Each entry should appear in the answer exactly as written.
*** Records supplied Section Begins ***
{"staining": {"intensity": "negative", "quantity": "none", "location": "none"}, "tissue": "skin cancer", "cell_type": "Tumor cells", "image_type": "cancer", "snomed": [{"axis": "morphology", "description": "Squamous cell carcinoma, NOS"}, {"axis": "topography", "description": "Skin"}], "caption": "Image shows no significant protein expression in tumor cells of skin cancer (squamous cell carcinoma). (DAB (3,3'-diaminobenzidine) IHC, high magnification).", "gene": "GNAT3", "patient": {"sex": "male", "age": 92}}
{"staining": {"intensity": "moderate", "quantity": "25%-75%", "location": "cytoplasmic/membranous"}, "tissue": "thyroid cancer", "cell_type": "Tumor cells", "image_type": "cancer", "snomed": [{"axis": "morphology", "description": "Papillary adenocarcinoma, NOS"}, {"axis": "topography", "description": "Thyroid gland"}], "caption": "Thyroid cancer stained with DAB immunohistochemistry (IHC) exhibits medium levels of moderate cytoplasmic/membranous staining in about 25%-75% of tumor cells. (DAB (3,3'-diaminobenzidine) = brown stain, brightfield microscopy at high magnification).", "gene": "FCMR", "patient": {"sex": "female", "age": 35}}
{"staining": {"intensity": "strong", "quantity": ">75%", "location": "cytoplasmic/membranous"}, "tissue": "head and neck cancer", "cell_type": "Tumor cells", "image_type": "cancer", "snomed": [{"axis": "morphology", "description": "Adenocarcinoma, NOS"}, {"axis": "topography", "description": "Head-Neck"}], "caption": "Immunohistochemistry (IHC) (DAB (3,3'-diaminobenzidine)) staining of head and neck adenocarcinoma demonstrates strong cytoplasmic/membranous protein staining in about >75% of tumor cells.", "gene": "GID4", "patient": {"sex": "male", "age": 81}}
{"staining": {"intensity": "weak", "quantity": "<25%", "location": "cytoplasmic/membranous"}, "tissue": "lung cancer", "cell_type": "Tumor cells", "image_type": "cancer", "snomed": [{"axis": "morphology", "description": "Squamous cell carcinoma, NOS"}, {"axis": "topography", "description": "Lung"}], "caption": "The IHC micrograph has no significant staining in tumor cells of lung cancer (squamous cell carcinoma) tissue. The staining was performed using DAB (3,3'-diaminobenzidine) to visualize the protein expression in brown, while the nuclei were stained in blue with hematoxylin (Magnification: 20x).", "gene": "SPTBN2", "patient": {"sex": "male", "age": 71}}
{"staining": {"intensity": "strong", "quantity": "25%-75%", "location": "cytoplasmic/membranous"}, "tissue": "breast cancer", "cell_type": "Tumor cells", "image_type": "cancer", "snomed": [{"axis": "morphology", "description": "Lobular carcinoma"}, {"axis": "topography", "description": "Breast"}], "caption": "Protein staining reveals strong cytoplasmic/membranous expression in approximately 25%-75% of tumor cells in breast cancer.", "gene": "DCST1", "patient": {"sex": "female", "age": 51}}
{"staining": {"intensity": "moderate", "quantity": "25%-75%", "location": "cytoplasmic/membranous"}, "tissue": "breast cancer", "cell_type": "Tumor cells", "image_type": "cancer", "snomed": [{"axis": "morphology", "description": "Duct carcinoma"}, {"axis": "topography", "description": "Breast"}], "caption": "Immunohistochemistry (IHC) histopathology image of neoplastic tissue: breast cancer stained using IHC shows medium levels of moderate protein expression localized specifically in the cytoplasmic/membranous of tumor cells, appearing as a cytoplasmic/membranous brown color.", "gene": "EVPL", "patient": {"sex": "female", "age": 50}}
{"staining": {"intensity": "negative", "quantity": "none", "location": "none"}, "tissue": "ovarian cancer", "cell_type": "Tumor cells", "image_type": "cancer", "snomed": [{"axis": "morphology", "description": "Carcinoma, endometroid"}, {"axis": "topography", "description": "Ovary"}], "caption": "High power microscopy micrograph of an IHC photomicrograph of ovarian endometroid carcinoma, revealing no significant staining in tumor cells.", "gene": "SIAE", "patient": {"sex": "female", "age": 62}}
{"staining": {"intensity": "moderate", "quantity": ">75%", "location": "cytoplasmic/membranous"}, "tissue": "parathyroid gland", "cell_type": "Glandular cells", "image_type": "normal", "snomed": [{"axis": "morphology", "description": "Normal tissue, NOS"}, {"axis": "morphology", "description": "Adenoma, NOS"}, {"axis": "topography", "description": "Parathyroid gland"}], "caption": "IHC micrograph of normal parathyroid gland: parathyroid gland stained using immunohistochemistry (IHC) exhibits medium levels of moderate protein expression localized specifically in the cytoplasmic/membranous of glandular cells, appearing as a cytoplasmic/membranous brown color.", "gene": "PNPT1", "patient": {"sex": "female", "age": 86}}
*** Records supplied Section Ends ***
**Exercise output**.
{"staining": {"intensity": "negative", "quantity": "none", "location": "none"}, "tissue": "skin cancer", "cell_type": "Tumor cells", "image_type": "cancer", "snomed": [{"axis": "morphology", "description": "Squamous cell carcinoma, NOS"}, {"axis": "topography", "description": "Skin"}], "caption": "Image shows no significant protein expression in tumor cells of skin cancer (squamous cell carcinoma). (DAB (3,3'-diaminobenzidine) IHC, high magnification).", "gene": "GNAT3", "patient": {"sex": "male", "age": 92}}
{"staining": {"intensity": "moderate", "quantity": "25%-75%", "location": "cytoplasmic/membranous"}, "tissue": "thyroid cancer", "cell_type": "Tumor cells", "image_type": "cancer", "snomed": [{"axis": "morphology", "description": "Papillary adenocarcinoma, NOS"}, {"axis": "topography", "description": "Thyroid gland"}], "caption": "Thyroid cancer stained with DAB immunohistochemistry (IHC) exhibits medium levels of moderate cytoplasmic/membranous staining in about 25%-75% of tumor cells. (DAB (3,3'-diaminobenzidine) = brown stain, brightfield microscopy at high magnification).", "gene": "FCMR", "patient": {"sex": "female", "age": 35}}
{"staining": {"intensity": "strong", "quantity": ">75%", "location": "cytoplasmic/membranous"}, "tissue": "head and neck cancer", "cell_type": "Tumor cells", "image_type": "cancer", "snomed": [{"axis": "morphology", "description": "Adenocarcinoma, NOS"}, {"axis": "topography", "description": "Head-Neck"}], "caption": "Immunohistochemistry (IHC) (DAB (3,3'-diaminobenzidine)) staining of head and neck adenocarcinoma demonstrates strong cytoplasmic/membranous protein staining in about >75% of tumor cells.", "gene": "GID4", "patient": {"sex": "male", "age": 81}}
{"staining": {"intensity": "weak", "quantity": "<25%", "location": "cytoplasmic/membranous"}, "tissue": "lung cancer", "cell_type": "Tumor cells", "image_type": "cancer", "snomed": [{"axis": "morphology", "description": "Squamous cell carcinoma, NOS"}, {"axis": "topography", "description": "Lung"}], "caption": "The IHC micrograph has no significant staining in tumor cells of lung cancer (squamous cell carcinoma) tissue. The staining was performed using DAB (3,3'-diaminobenzidine) to visualize the protein expression in brown, while the nuclei were stained in blue with hematoxylin (Magnification: 20x).", "gene": "SPTBN2", "patient": {"sex": "male", "age": 71}}
{"staining": {"intensity": "strong", "quantity": "25%-75%", "location": "cytoplasmic/membranous"}, "tissue": "breast cancer", "cell_type": "Tumor cells", "image_type": "cancer", "snomed": [{"axis": "morphology", "description": "Lobular carcinoma"}, {"axis": "topography", "description": "Breast"}], "caption": "Protein staining reveals strong cytoplasmic/membranous expression in approximately 25%-75% of tumor cells in breast cancer.", "gene": "DCST1", "patient": {"sex": "female", "age": 51}}
{"staining": {"intensity": "moderate", "quantity": "25%-75%", "location": "cytoplasmic/membranous"}, "tissue": "breast cancer", "cell_type": "Tumor cells", "image_type": "cancer", "snomed": [{"axis": "morphology", "description": "Duct carcinoma"}, {"axis": "topography", "description": "Breast"}], "caption": "Immunohistochemistry (IHC) histopathology image of neoplastic tissue: breast cancer stained using IHC shows medium levels of moderate protein expression localized specifically in the cytoplasmic/membranous of tumor cells, appearing as a cytoplasmic/membranous brown color.", "gene": "EVPL", "patient": {"sex": "female", "age": 50}}
{"staining": {"intensity": "negative", "quantity": "none", "location": "none"}, "tissue": "ovarian cancer", "cell_type": "Tumor cells", "image_type": "cancer", "snomed": [{"axis": "morphology", "description": "Carcinoma, endometroid"}, {"axis": "topography", "description": "Ovary"}], "caption": "High power microscopy micrograph of an IHC photomicrograph of ovarian endometroid carcinoma, revealing no significant staining in tumor cells.", "gene": "SIAE", "patient": {"sex": "female", "age": 62}}
{"staining": {"intensity": "moderate", "quantity": ">75%", "location": "cytoplasmic/membranous"}, "tissue": "parathyroid gland", "cell_type": "Glandular cells", "image_type": "normal", "snomed": [{"axis": "morphology", "description": "Normal tissue, NOS"}, {"axis": "morphology", "description": "Adenoma, NOS"}, {"axis": "topography", "description": "Parathyroid gland"}], "caption": "IHC micrograph of normal parathyroid gland: parathyroid gland stained using immunohistochemistry (IHC) exhibits medium levels of moderate protein expression localized specifically in the cytoplasmic/membranous of glandular cells, appearing as a cytoplasmic/membranous brown color.", "gene": "PNPT1", "patient": {"sex": "female", "age": 86}}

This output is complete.